====== Supplied passage ======

Brunei–Japan relations (Hubungan Brunei - Jepun, 日本とブルネイの関係) refers to bilateral foreign relations between Brunei and Japan. Brunei has an embassy in Tokyo, and Japan has an embassy in Bandar Seri Begawan.

== History ==
Relations has been established since 2 April 1984. Brunei and Japan had a long close and friendly ties especially in economic with Brunei heavily relies on Japan for imports such as motor vehicles, construction equipment, electronic goods and household appliances which dominate the Bruneian market.

==Relations between Brunei Royal Family and Japan Imperial Family==
The Sultan of Brunei paid a state visit to Japan in April 1984. For the first time in history, the Sultan of Brunei made an audience with Emperor Hirohito at the Tokyo Imperial Palace. During the Sultan's visit, both monarchs had exchanged state honours. The Sultan awarded the Emperor 1st Class - Darjah Kerabat Laila Utama Yang Amat Dihormati - D.K. (Laila Utama) while the Emperor bestowed the Sultan Collar of the Supreme Order of the Chrysanthemum.

The relations between both royal families continue in touch. The Sultan of Brunei attended the funeral of Emperor Hirohito in 1989. A year later, the Sultan attended the coronation of Emperor Akihito on 12 November 1990.

In September 1996 Prince Hitachi and Princess Hitachi visited Brunei. They became the first members of the Imperial Household to visit the sultanate.

On 9 September 2004, among the royal guests who were invited, Crown Prince Naruhito attended the royal wedding of Crown Prince Al-Muhtadee Billah to Pengiran Anak Sarah at Istana Nurul Iman in Bandar Seri Begawan.

On 5 October 2017, on the occasion of the Golden Jubilee of the Sultan of Brunei to the throne, Emperor Akihito and Empress Michiko signed the congratulatory book to convey their warmest congratulations to the Sultan. The signing took place at the Brunei Embassy in Tokyo.

====== Entries supplied ======

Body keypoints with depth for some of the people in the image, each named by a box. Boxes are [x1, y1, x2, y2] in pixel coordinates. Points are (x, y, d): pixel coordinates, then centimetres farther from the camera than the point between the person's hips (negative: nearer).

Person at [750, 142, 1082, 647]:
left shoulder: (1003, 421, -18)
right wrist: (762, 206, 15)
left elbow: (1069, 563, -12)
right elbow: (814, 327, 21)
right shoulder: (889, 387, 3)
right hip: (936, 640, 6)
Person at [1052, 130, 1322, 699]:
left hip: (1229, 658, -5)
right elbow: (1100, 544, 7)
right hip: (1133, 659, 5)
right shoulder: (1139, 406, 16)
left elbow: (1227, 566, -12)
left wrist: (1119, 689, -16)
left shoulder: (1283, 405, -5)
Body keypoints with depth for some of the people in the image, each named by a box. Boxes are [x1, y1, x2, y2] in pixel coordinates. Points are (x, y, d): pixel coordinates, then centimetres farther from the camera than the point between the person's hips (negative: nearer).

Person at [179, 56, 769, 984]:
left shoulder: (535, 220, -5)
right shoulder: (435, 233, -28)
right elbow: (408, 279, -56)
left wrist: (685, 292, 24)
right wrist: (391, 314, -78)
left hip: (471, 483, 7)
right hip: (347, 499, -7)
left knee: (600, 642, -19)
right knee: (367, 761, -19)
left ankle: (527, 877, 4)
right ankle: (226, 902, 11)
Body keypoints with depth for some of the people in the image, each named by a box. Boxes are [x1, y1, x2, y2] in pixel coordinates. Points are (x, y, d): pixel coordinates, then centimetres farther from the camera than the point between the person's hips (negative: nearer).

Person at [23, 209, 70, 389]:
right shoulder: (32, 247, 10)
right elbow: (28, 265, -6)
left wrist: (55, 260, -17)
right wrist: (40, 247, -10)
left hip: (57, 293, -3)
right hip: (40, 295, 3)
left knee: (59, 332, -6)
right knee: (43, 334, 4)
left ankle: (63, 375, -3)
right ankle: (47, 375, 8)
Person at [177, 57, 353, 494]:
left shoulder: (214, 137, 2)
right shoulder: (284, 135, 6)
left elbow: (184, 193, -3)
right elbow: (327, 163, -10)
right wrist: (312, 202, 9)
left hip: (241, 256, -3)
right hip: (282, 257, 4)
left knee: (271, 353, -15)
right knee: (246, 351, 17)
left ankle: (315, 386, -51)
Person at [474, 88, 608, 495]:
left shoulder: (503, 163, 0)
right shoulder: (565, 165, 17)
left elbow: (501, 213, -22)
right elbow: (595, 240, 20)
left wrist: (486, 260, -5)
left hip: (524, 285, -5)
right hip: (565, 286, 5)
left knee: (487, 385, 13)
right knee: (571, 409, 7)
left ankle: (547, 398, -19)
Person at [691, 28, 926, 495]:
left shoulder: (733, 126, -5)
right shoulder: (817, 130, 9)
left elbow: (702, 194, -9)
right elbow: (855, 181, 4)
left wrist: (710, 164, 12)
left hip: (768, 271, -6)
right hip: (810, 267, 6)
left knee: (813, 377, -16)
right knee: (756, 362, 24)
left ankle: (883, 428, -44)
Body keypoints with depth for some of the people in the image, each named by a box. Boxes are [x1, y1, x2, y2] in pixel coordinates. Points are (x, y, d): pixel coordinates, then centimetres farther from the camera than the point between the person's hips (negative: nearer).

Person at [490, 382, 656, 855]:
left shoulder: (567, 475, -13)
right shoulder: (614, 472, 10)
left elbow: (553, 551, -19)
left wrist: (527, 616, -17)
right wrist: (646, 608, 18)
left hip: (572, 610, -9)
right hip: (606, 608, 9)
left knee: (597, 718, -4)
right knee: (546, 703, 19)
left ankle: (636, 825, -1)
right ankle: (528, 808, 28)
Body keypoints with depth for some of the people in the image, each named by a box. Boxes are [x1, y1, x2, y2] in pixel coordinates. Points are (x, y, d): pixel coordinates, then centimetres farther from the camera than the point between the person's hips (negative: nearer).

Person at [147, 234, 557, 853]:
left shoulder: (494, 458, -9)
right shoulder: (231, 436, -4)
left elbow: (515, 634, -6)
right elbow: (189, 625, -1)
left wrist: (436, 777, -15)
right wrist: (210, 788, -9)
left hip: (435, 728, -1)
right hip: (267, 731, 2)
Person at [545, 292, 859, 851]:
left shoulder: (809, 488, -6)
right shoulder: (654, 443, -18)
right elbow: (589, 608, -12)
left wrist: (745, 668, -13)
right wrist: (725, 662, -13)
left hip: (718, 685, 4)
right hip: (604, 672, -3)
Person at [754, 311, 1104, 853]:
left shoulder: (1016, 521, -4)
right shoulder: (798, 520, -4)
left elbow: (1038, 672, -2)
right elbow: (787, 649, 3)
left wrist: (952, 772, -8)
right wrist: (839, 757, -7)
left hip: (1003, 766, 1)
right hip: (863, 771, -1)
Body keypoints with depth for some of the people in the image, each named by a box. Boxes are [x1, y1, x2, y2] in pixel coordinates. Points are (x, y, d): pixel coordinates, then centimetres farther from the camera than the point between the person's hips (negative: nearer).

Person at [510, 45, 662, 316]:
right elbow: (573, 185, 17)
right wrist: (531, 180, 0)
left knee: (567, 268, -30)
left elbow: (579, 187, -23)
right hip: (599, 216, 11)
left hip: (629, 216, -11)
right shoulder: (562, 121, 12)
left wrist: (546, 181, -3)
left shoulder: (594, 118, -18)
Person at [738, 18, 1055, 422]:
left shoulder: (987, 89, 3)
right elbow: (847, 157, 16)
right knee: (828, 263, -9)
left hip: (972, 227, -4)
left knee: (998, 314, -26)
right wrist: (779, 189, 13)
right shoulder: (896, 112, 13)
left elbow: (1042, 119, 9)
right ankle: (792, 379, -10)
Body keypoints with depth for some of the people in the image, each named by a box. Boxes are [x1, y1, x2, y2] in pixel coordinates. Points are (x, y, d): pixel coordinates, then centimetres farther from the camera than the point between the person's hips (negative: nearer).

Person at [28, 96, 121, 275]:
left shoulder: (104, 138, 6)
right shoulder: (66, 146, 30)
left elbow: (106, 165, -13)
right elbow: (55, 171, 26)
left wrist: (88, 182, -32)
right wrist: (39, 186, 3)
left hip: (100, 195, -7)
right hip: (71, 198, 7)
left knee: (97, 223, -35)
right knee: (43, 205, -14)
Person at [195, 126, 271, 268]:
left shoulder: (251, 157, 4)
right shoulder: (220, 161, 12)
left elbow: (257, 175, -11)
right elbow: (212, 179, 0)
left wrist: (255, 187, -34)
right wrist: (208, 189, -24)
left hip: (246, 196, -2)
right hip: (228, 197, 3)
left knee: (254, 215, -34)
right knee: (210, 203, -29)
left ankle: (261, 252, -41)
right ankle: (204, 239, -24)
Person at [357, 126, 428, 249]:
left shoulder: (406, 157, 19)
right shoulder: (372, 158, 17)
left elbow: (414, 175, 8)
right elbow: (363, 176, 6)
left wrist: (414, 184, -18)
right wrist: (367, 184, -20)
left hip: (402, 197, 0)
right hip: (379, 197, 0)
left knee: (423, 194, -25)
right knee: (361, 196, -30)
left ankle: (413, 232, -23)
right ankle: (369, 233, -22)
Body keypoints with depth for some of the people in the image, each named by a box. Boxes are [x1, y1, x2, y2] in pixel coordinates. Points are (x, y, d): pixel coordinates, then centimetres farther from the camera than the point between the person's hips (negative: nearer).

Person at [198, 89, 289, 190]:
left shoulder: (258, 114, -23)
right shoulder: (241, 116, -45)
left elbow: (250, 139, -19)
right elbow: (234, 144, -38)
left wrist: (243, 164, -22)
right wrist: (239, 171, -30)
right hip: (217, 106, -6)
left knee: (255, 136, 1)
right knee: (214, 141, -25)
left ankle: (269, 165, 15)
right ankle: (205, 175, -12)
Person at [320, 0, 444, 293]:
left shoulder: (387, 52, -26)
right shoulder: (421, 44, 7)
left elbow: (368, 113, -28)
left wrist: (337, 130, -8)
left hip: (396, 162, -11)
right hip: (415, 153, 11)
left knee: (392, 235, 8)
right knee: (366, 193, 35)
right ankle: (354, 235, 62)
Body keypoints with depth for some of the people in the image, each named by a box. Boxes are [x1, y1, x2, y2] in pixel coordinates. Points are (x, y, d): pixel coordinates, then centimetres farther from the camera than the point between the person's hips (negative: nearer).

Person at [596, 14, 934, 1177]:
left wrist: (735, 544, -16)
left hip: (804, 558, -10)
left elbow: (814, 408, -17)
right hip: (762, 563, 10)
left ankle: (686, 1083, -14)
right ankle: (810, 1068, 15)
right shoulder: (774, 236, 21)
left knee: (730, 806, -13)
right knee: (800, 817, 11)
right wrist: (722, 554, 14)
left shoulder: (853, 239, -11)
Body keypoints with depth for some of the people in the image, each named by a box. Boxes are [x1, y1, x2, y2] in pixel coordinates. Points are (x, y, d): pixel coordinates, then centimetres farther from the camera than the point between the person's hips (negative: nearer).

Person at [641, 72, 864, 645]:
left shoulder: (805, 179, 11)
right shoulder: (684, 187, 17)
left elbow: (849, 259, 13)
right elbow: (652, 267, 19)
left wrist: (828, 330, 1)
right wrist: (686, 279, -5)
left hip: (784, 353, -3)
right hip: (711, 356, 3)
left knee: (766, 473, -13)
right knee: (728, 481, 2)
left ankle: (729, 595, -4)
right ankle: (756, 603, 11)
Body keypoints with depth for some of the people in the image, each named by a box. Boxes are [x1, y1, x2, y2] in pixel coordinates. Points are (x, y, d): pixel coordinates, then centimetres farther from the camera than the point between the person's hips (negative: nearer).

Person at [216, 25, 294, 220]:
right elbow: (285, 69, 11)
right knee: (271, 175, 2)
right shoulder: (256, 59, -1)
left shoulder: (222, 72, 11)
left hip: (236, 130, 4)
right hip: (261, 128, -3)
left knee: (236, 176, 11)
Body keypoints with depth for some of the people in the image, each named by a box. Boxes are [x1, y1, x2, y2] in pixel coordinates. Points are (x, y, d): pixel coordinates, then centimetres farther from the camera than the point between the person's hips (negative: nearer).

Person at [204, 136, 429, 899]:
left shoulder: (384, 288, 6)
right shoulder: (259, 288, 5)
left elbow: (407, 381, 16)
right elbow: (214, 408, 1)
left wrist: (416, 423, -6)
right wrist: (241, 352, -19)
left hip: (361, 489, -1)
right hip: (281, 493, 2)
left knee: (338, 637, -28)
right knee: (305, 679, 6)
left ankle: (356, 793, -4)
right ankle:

======

What this task involves
Please reproduce the Brunei–Japan relations passage word for word, in full.

Exercise output
Brunei–Japan relations (Hubungan Brunei - Jepun, 日本とブルネイの関係) refers to bilateral foreign relations between Brunei and Japan. Brunei has an embassy in Tokyo, and Japan has an embassy in Bandar Seri Begawan.

== History ==
Relations has been established since 2 April 1984. Brunei and Japan had a long close and friendly ties especially in economic with Brunei heavily relies on Japan for imports such as motor vehicles, construction equipment, electronic goods and household appliances which dominate the Bruneian market.

==Relations between Brunei Royal Family and Japan Imperial Family==
The Sultan of Brunei paid a state visit to Japan in April 1984. For the first time in history, the Sultan of Brunei made an audience with Emperor Hirohito at the Tokyo Imperial Palace. During the Sultan's visit, both monarchs had exchanged state honours. The Sultan awarded the Emperor 1st Class - Darjah Kerabat Laila Utama Yang Amat Dihormati - D.K. (Laila Utama) while the Emperor bestowed the Sultan Collar of the Supreme Order of the Chrysanthemum.

The relations between both royal families continue in touch. The Sultan of Brunei attended the funeral of Emperor Hirohito in 1989. A year later, the Sultan attended the coronation of Emperor Akihito on 12 November 1990.

In September 1996 Prince Hitachi and Princess Hitachi visited Brunei. They became the first members of the Imperial Household to visit the sultanate.

On 9 September 2004, among the royal guests who were invited, Crown Prince Naruhito attended the royal wedding of Crown Prince Al-Muhtadee Billah to Pengiran Anak Sarah at Istana Nurul Iman in Bandar Seri Begawan.

On 5 October 2017, on the occasion of the Golden Jubilee of the Sultan of Brunei to the throne, Emperor Akihito and Empress Michiko signed the congratulatory book to convey their warmest congratulations to the Sultan. The signing took place at the Brunei Embassy in Tokyo.